Sunday, November 21, 2021

Something rotten in the state of New Zealand

There's a feeling afoot, backed with evidence, that the state is increasingly on the side of wrong-doers. 

Take the issue of forcing blameless people to live next to anti-social, criminal neighbours.

In 2018 the HNZ chief operating officer said:

"We measure our success by not having any evictions. Every eviction is a failure [so] the lower the number, the better."

Evictions fell from over a hundred during the last National government's term to zero in the last 3 years.

Yet HNZ 'success' is leading to social cohesion failure highlighted by a number of recent nightmare cases which we read about and quietly murmur to ourselves, "There but for the grace..."

When challenged about gangs Stuart Nash says there is nothing to fear. In May:

“In terms of feeling unsafe, unless you’re a gang member, you have no reason to feel unsafe."

Tell that to the poor pensioner in Northland who was told by a gang member neighbour he would cut the old man's throat. Stop and think for a moment how you would feel if that was your father.

I grew up in a time when we took for granted that actually the police - or other authorities - would act to safeguard innocent people. I now think that trust is a faded memory.

If it was merely a matter of inadequate resourcing it would be fixable.

But the application of inverted thinking is far more difficult to confront.

It wouldn't surpprise if  some on the left, some of academia, some of the brain-washed graduates secretly think the 'privileged' are on their own. Suck it up as punishment for what your colonial ancestors did.

That is a very dangerous rejection of a system of laws, and consequences for breaking those laws, that must treat all citizens equally. Yes, there are systemic failures but the principle must still hold fast. The alternative is unthinkable.

This soft-on-crime attitude must have preceded the current government because I well recall then ACT MP Stephen Franks' observation about the naivety which expressed as "If we just keep being kind to crims for long enough they'll start being kind back."
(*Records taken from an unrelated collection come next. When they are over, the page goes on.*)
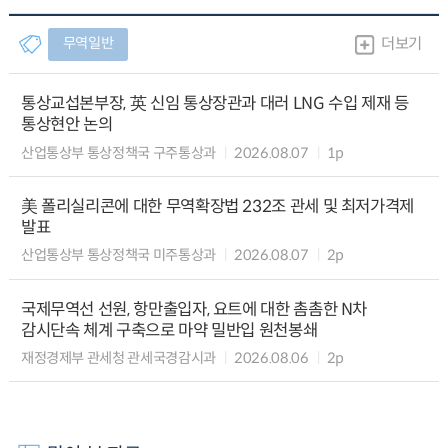
무역일반
더보기
통상교섭본부장, 英 신임 통상장관과 대러 LNG 수입 제재 등
통상현안 논의
산업통상부 통상정책국 구주통상과
2026.08.07
1p
美 폴리실리콘에 대한 무역확장법 232조 관세 및 최저가격제
발표
산업통상부 통상정책국 미주통상과
2026.08.07
2p
국제무역선 선원, 항만출입자, 요트에 대한 촘촘한 N차
감시단속 체계 구축으로 마약 밀반입 원천봉쇄
재정경제부 관세청 관세국경감시과
2026.08.06
2p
Unfortunately I now think the proliferating philosophy is under-pinned, at least in part, by more sinister motivations.


5 comments:

pdm said...

Be good if we could get Steven Franks back into Parliament - he is a natural fit for Minister of Justice or Attorney General.

Mark Wahlberg said...

Lindsay, gangs have become mainstream, they have the ear of powerful people in high places. Their influence will permeate through the proposed new structures which will benefit selected Maori over the rest of the population.

I suggest gang influencers already have positions of authority within government quango's which administer the flow of huge amounts of tax money into area's of vested interest. The Mongrel Mob recently receiving 2.5 million dollars for dubious reasons is an example.

Gangs per-se control vast amounts of money in their own right and money buys influence. The thousands of large expensive motorbikes/cars gang members ride/drive come from businesses which are in the business of making money. Gang money is as good as any other. Why gangs haven't moved into the business of Harley Davidson and KFC franchising eludes me. But in the murky world of international finance, who's to say they haven't?

When the gangs are in town, the police as well as the general population show deference.

But having said that, I do admire the moment of madness and plucky nature shown by the pensioner you mentioned in your story. The gang member reacted in the only way they knew how. How sad is that?



Zoe Black said...

"We measure our success by not having any evictions. Every eviction is a failure [so] the lower the number, the better."

Any social housing provider is going to be conflicted with this as a KPI (is it a KPI? Idk). Either they accept tenants who are disadvantaged in the housing market, or vet tenants carefully so you only help those who are most likely to be offered housing elsewhere.

Mark Wahlberg said...

Makes gated retirement villages look very inviting. Leave the riff raff to fight it out in the Badlands.

PartTimePhilosopher said...

We need a new government, and this country cannot afford 2 more years of this, let alone any more after that.